:: WHAT NEEDS TO BE DONE ::
Extract the rows starting with the first line and continuing through the line that contains "פברואר 2012", inclusive, and reproduce each line verbatim.

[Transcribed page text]
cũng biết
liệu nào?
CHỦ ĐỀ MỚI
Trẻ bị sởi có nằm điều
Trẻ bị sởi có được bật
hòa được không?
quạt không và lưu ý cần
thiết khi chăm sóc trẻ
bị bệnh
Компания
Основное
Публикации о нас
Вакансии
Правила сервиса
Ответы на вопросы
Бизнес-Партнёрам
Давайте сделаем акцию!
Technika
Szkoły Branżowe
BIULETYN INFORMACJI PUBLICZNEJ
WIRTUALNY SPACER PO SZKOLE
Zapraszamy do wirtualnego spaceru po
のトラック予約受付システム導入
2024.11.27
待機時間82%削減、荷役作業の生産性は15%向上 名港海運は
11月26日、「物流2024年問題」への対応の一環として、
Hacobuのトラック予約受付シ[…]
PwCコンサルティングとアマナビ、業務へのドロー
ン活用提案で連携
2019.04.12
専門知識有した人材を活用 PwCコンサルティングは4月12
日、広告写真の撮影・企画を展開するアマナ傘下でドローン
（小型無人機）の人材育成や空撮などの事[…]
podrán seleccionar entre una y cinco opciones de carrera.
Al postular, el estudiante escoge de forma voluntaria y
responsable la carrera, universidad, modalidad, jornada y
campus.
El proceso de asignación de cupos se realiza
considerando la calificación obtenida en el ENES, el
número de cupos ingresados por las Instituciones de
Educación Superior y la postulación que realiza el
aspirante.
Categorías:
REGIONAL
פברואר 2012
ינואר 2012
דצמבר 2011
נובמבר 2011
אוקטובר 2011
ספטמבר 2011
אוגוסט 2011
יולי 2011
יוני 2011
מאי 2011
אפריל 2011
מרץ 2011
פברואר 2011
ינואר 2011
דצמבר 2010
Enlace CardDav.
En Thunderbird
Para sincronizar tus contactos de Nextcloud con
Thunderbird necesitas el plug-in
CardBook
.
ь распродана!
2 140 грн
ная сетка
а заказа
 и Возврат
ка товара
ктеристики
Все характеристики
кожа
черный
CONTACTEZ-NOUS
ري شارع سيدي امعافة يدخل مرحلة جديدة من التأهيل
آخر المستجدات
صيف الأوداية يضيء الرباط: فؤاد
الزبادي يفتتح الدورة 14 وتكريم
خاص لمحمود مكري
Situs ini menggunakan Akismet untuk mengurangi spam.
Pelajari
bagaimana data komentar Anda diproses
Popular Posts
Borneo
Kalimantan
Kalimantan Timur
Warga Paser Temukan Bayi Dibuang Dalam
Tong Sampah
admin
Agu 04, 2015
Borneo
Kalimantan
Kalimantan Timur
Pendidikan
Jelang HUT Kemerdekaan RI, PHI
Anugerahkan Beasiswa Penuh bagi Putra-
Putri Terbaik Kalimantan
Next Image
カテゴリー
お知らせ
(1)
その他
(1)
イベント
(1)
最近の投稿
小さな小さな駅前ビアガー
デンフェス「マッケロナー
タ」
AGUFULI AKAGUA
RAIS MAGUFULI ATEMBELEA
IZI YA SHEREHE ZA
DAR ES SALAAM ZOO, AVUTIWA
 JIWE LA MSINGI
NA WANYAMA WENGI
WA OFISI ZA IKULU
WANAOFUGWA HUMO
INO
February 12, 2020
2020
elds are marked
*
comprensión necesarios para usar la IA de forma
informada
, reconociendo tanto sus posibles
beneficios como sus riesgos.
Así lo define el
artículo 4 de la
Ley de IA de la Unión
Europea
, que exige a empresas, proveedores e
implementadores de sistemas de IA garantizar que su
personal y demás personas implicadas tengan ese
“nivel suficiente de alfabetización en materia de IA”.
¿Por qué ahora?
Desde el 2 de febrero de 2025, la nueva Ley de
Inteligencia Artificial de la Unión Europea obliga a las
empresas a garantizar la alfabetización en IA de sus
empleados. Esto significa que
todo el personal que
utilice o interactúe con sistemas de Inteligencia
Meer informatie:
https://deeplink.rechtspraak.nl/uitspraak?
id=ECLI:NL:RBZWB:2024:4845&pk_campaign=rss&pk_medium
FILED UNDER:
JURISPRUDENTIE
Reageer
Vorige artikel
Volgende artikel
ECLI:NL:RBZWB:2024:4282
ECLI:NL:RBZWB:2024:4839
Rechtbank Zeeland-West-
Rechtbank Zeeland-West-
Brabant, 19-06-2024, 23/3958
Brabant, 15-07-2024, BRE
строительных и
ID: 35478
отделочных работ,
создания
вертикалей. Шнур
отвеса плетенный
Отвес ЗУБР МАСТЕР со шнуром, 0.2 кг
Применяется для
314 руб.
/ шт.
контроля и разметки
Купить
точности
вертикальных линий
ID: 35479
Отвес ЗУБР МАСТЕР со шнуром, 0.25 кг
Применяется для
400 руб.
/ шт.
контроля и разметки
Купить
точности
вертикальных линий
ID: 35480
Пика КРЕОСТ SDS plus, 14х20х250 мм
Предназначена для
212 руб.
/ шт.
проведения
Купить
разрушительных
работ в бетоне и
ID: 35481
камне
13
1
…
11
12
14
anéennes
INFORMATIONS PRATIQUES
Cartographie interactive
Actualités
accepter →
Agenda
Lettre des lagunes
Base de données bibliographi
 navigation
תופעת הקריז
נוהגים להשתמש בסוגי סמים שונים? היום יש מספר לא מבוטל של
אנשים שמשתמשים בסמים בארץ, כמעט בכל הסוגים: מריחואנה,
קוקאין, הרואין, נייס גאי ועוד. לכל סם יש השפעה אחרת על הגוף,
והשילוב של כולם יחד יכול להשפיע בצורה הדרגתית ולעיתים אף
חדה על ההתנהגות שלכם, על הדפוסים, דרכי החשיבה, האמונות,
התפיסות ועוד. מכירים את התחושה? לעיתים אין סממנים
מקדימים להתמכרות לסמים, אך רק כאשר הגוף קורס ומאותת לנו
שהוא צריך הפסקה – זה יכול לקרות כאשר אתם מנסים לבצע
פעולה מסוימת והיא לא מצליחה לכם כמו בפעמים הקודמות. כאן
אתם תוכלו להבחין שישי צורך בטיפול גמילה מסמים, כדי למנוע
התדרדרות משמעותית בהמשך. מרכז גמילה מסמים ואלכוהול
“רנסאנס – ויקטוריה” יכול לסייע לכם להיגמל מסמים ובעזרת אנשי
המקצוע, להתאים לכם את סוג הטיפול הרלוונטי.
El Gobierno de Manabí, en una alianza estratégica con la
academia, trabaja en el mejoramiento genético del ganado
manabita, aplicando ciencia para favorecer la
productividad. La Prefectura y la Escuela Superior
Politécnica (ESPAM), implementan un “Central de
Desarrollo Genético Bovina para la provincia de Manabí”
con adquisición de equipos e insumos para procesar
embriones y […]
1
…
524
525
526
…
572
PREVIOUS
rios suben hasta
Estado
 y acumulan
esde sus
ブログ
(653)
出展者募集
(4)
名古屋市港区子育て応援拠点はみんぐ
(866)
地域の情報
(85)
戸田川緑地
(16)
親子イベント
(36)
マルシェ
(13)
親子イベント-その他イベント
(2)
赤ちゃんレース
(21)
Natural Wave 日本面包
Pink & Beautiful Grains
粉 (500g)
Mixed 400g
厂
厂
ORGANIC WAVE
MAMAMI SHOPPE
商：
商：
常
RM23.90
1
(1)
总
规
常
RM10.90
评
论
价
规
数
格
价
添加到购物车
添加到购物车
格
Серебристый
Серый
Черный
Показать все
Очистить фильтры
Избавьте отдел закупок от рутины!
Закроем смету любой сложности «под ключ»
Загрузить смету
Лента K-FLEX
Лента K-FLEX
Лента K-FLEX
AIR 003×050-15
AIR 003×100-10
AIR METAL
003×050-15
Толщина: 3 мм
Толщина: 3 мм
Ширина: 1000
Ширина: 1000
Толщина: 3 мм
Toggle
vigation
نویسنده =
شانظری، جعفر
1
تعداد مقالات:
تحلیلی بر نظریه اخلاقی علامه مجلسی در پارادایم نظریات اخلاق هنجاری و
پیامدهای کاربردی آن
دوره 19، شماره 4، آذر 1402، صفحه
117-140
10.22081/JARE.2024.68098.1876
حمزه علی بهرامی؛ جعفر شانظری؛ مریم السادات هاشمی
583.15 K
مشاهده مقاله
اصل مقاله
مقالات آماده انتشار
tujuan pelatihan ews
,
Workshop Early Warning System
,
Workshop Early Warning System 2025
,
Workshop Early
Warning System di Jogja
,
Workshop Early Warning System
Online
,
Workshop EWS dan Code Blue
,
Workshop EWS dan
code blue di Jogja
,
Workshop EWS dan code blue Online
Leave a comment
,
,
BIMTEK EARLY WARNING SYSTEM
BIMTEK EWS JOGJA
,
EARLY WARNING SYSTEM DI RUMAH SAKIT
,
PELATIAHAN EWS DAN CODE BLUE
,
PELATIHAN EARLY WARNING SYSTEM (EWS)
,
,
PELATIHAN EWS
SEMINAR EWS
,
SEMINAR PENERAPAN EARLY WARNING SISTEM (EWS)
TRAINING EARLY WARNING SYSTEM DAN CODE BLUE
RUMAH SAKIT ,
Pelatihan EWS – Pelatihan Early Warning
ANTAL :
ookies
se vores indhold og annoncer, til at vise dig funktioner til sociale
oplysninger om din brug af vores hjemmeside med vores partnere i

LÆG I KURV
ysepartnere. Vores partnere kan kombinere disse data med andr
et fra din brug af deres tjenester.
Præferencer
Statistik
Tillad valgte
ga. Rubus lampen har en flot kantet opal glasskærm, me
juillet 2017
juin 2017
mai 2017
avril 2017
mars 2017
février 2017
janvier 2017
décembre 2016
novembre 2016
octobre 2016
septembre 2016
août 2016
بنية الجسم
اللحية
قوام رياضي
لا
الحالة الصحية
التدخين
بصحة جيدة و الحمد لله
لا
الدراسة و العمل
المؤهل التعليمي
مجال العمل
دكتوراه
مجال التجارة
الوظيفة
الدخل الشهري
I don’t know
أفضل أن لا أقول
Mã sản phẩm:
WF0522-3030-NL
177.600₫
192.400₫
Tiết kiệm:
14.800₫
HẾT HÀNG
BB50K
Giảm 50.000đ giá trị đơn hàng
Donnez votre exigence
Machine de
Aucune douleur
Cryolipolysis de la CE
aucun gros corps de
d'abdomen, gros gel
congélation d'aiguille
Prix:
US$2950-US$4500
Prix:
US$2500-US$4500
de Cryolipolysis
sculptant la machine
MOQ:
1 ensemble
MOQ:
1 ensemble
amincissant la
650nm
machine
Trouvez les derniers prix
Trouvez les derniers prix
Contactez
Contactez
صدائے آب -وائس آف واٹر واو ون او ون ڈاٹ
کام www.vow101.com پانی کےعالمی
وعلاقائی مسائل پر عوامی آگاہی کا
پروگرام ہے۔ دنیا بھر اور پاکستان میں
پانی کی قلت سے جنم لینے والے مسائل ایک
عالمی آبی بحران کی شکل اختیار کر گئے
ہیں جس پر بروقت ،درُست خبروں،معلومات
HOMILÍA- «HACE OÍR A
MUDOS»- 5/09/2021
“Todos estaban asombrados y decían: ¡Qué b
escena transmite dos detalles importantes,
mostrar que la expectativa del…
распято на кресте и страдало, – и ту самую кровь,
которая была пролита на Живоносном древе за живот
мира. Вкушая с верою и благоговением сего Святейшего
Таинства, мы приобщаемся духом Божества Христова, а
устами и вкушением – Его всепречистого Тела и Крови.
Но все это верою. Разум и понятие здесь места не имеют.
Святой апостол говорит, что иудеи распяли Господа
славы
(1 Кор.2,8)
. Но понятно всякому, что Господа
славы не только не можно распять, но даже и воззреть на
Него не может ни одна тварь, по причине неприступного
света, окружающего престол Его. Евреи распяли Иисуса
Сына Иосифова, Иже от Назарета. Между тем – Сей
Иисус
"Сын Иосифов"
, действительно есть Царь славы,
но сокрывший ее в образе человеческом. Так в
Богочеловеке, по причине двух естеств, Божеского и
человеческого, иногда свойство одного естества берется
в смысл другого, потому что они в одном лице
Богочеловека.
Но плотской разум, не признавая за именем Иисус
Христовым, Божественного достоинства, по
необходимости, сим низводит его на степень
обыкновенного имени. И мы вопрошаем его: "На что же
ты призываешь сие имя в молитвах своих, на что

:: EXERCISE RESPONSE ::
cũng biết
liệu nào?
CHỦ ĐỀ MỚI
Trẻ bị sởi có nằm điều
Trẻ bị sởi có được bật
hòa được không?
quạt không và lưu ý cần
thiết khi chăm sóc trẻ
bị bệnh
Компания
Основное
Публикации о нас
Вакансии
Правила сервиса
Ответы на вопросы
Бизнес-Партнёрам
Давайте сделаем акцию!
Technika
Szkoły Branżowe
BIULETYN INFORMACJI PUBLICZNEJ
WIRTUALNY SPACER PO SZKOLE
Zapraszamy do wirtualnego spaceru po
のトラック予約受付システム導入
2024.11.27
待機時間82%削減、荷役作業の生産性は15%向上 名港海運は
11月26日、「物流2024年問題」への対応の一環として、
Hacobuのトラック予約受付シ[…]
PwCコンサルティングとアマナビ、業務へのドロー
ン活用提案で連携
2019.04.12
専門知識有した人材を活用 PwCコンサルティングは4月12
日、広告写真の撮影・企画を展開するアマナ傘下でドローン
（小型無人機）の人材育成や空撮などの事[…]
podrán seleccionar entre una y cinco opciones de carrera.
Al postular, el estudiante escoge de forma voluntaria y
responsable la carrera, universidad, modalidad, jornada y
campus.
El proceso de asignación de cupos se realiza
considerando la calificación obtenida en el ENES, el
número de cupos ingresados por las Instituciones de
Educación Superior y la postulación que realiza el
aspirante.
Categorías:
REGIONAL
פברואר 2012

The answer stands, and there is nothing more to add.